My name is Juliet Awang, the founder of New Beginnings.
I realised that whilst I put other people's story on here, I need to tell you my own journey to discover meditation and Mindful living. What it has done for me. What it has done for my family.
My journey is no different to so many other women in the world. I have had to learn lessons I didn't want to, lessons I had no choice but to learn. I have had to overcome things I never thought I could.
I have had to strife through adversity to become the person I am today.
To start at the beginning, and not to go into too much detail through fear of boring you.
I was born into violence (father), bitterness and despondency (mother). I learnt how to fight before I ever learnt what love was. All I remember about my childhood is negative, I am certain there must have been happy times, I just don't remember them. Ingrained in me are memories of being hurt, physically and emotionally. Memories of a family without love.
I fell in love at just seventeen, this was a huge blessing to me. My first taste of love. My first experience of shared happiness. It was beautiful, the memory will always be beautiful to me. I fell pregnant at twenty yrs of age. This was the biggest miracle to happen to me. It gave me the most profound sense of love and happiness. To succeed as a good parent I chose to do the opposite of everything I had learnt as a child.
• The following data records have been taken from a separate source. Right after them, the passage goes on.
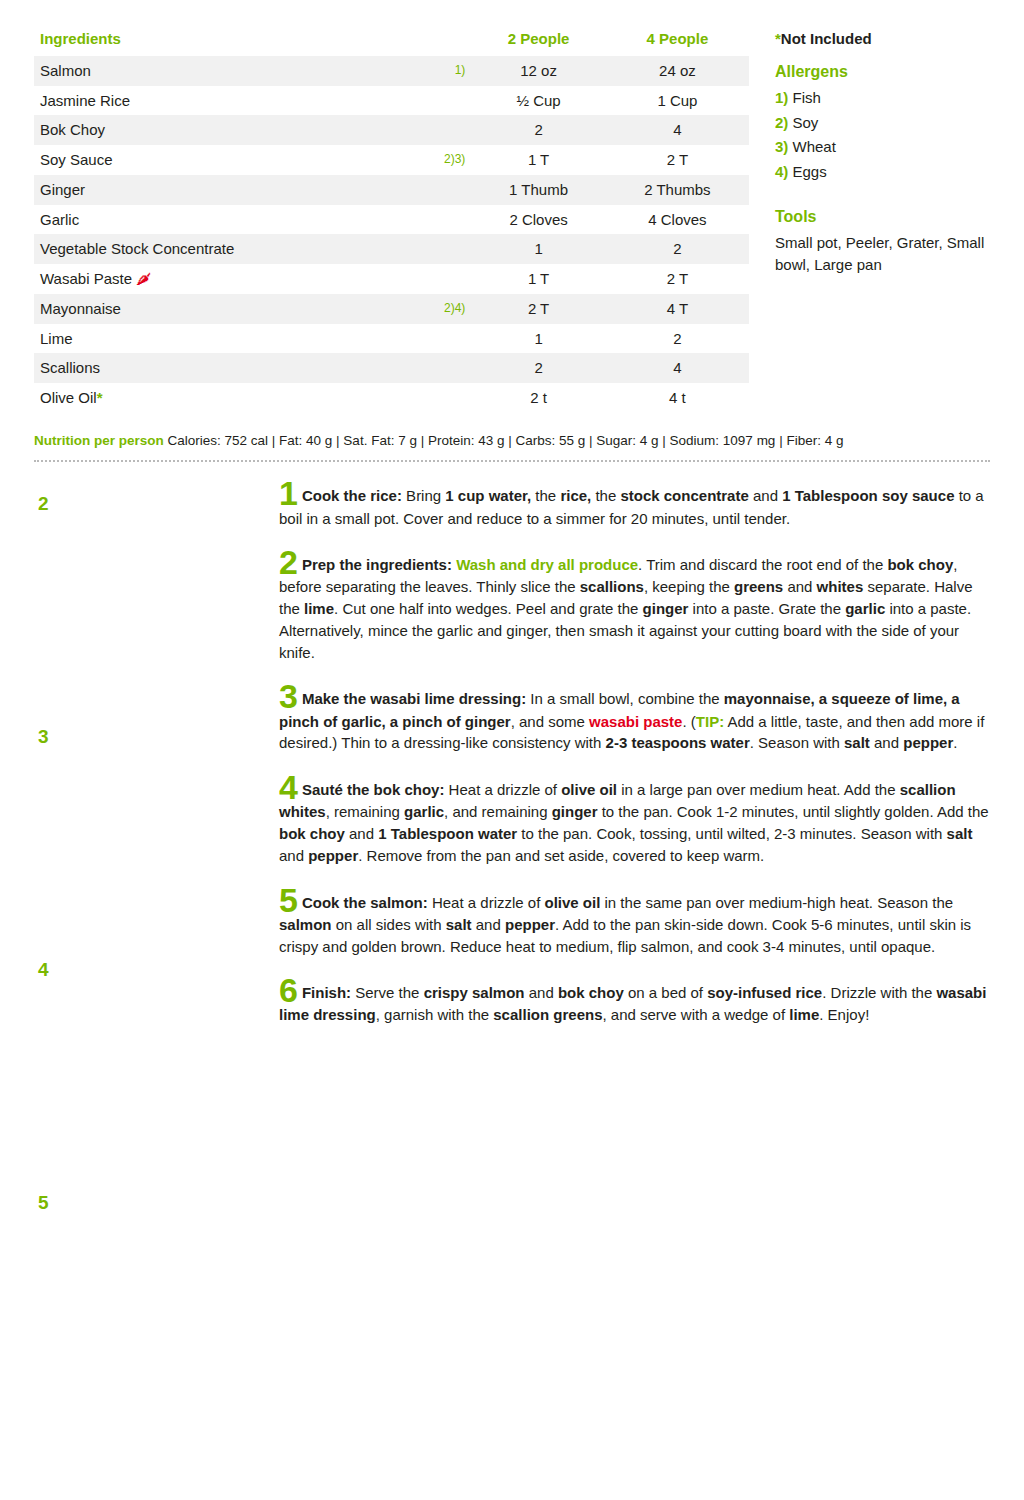| Ingredients | | 2 People | 4 People |
| --- | --- | --- | --- |
| Salmon | 1) | 12 oz | 24 oz |
| Jasmine Rice | | ½ Cup | 1 Cup |
| Bok Choy | | 2 | 4 |
| Soy Sauce | 2)3) | 1 T | 2 T |
| Ginger | | 1 Thumb | 2 Thumbs |
| Garlic | | 2 Cloves | 4 Cloves |
| Vegetable Stock Concentrate | | 1 | 2 |
| Wasabi Paste 🌶 | | 1 T | 2 T |
| Mayonnaise | 2)4) | 2 T | 4 T |
| Lime | | 1 | 2 |
| Scallions | | 2 | 4 |
| Olive Oil * | | 2 t | 4 t |
*Not Included
Allergens
1) Fish
2) Soy
3) Wheat
4) Eggs
Tools
Small pot, Peeler, Grater, Small bowl, Large pan
Nutrition per person Calories: 752 cal | Fat: 40 g | Sat. Fat: 7 g | Protein: 43 g | Carbs: 55 g | Sugar: 4 g | Sodium: 1097 mg | Fiber: 4 g
2
3
4
5
1 Cook the rice: Bring 1 cup water, the rice, the stock concentrate and 1 Tablespoon soy sauce to a boil in a small pot. Cover and reduce to a simmer for 20 minutes, until tender.
2 Prep the ingredients: Wash and dry all produce. Trim and discard the root end of the bok choy, before separating the leaves. Thinly slice the scallions, keeping the greens and whites separate. Halve the lime. Cut one half into wedges. Peel and grate the ginger into a paste. Grate the garlic into a paste. Alternatively, mince the garlic and ginger, then smash it against your cutting board with the side of your knife.
3 Make the wasabi lime dressing: In a small bowl, combine the mayonnaise, a squeeze of lime, a pinch of garlic, a pinch of ginger, and some wasabi paste. (TIP: Add a little, taste, and then add more if desired.) Thin to a dressing-like consistency with 2-3 teaspoons water. Season with salt and pepper.
4 Sauté the bok choy: Heat a drizzle of olive oil in a large pan over medium heat. Add the scallion whites, remaining garlic, and remaining ginger to the pan. Cook 1-2 minutes, until slightly golden. Add the bok choy and 1 Tablespoon water to the pan. Cook, tossing, until wilted, 2-3 minutes. Season with salt and pepper. Remove from the pan and set aside, covered to keep warm.
5 Cook the salmon: Heat a drizzle of olive oil in the same pan over medium-high heat. Season the salmon on all sides with salt and pepper. Add to the pan skin-side down. Cook 5-6 minutes, until skin is crispy and golden brown. Reduce heat to medium, flip salmon, and cook 3-4 minutes, until opaque.
6 Finish: Serve the crispy salmon and bok choy on a bed of soy-infused rice. Drizzle with the wasabi lime dressing, garnish with the scallion greens, and serve with a wedge of lime. Enjoy!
Life though is full of surprises, it took me and my new family down a path I had no control of. It presented me with issues I didn't and couldn't remove myself from. I had another child but life spiralled for the next 10 years. I had a third child, (my biggest blessing are my children). My relationship broke down and I ended up a single-parent, literally...my partner left us for pastures new. Not his nor my own family supported us financially...no help with bills, food, or clothes, nothing. Instead they sat and watched us financially deteriorate (my brother helped were he could but he wasn't in a position to do much). Things got into such a mess. I was on a low-wage with three children and, I thought, no hope. My house was being repossessed. My teenager was struggling with increased anger over the absence of his father, my two other little ones were too. I was suffering from insomnia. Night after night I would lay awake sad and alone. Stressed and angry. Lack of sleep was destroying me. Everyday I sat on the precipice between being sane and insane. My mind was full and confused. My heart was in pieces. I felt crushed.
So I had to fight the biggest fight of my life.
I needed to alleviate the stress from my mind. I looked and read and searched. Meditation kept coming up, I tried different centres and methods but couldn't get into it. Then I discovered and was taught Transcendental Meditation, a mantra meditation. Things changed. I addressed, took ownership and responsibility for my negative thinking. I learnt what mindfulness is, and I brought it into mine and my children's lives.
My children learnt to meditate. My teenage son found peace from his anger and was able to walk forward in his own life to become the man that he is today.
As for me, I found the peace I was looking for. But I got a lot more than that. All my childhood issues left me. My focus and concentration excelled. My stress walked out on me...and boy was I happy about that. :-)
I don't and won't paint some perfect picture of who I am thanks to mindfulness and meditation. I still shout at my children (they just can't find the washing basket, the sink...i could go on but you get me I'm sure). I still get crappy days, but I know that they pass so I eat chocolate till bedtime..haha!! These crappy days are few and far between. And they come because I am human. But what I don't live with is stress. Insomnia. Anger. Depression. Pain.
What I do live with is compassion. Peace. Love.
All brought on from meditation, and mindful living.
These tools (and that is what they are, tools. Things to help you get on with life.) are the best thing to ever happen to my family. And I knew I had to share that further than just my own family...so I founded "New Beginnings".